Wolff also does well with the speculative, large-scale, elaborately contrapuntal vocal and instrumental works of Bach’s last decade--the Goldberg Variations, the Musical Offering, The Art of the Fugue and the B minor Mass--the crowning glories of Bach’s musical science, in which his quest for perfection came as close to fulfillment as it is possible to come in earthly terms.

“Johann Sebastian Bach” contains a number of useful tables in which the fruits of recent scholarly research are laid out handsomely, and digestibly, for the reader. Dates and details that will be of immense use to the specialist--concerning Bach’s professional travels, his examinations of various organs, his productions of sacred and secular cantatas, and much more--are thus presented, and the whole text is generously footnoted. There are an excellent chronology and an extremely interesting appendix covering the value of numerous units of currency that allows comparison of the cost of living in Bach’s time with present-day norms.

At times the details in Wolff’s treatment amount to more than most people will need or want to know, and at times the winding way he takes with the narrative may leave the reader in a bit of a lurch.
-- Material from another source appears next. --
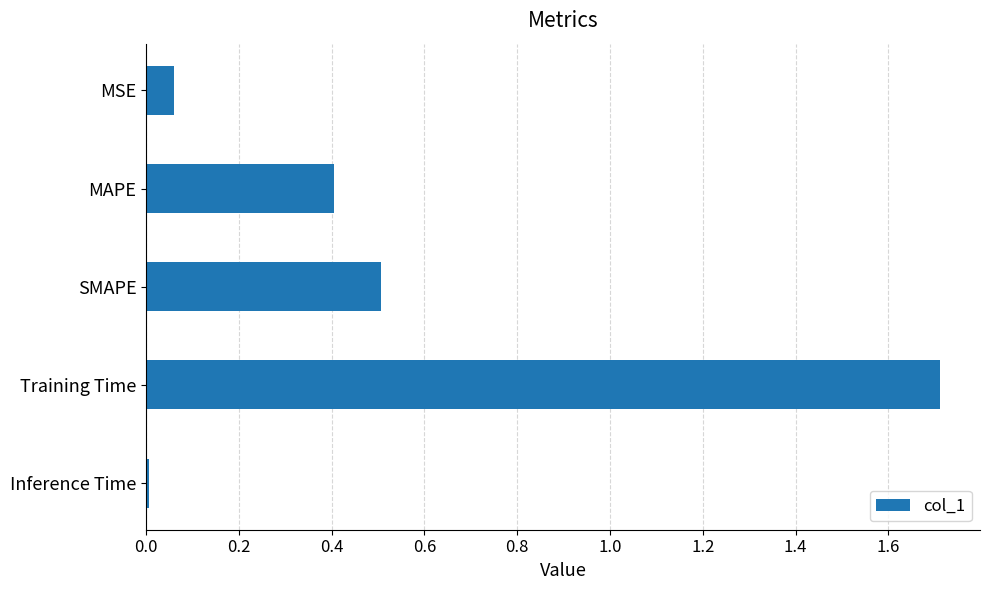

The value at SMAPE is 0.3. True or false?

False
We are told on Page 151, for example, about a “boiling conflict” in the Weimar court that may have been the reason for Bach’s halting work on a particular cantata. But it’s not until Page 162, after a long digression on Vivaldi’s concertos, that we learn what that conflict was and how it eventually precipitated Bach’s departure from Weimar. It’s important to remember that Wolff comes at his subject with a professorial bias, in which repetition of details and salient points is a virtue rather than a defect, and in which a digression often contains the most important information in the day’s lecture. Besides, it is from the details, and the occasional scenic detours, that the context of a composer’s life and work emerges, especially for a life and career as rich in incident as Bach’s.

Overall, Wolff’s “tuning” of the text is superb. He brings greater precision to the factual account than has hitherto been achieved by any biographer, and he trains the light of the latest scholarship on his subject with remarkable confidence and ease. The chapter-ending summaries are particularly strong, and the documentation throughout the book is superb. The result is as thoughtful, balanced, informative and practical a biography of a major composer as has come along in many years. In this “Bach Year” marking the 250th anniversary of the Leipzig cantor’s death, it’s unlikely that anyone will fashion a finer tribute to his genius than Christoph Wolff has here.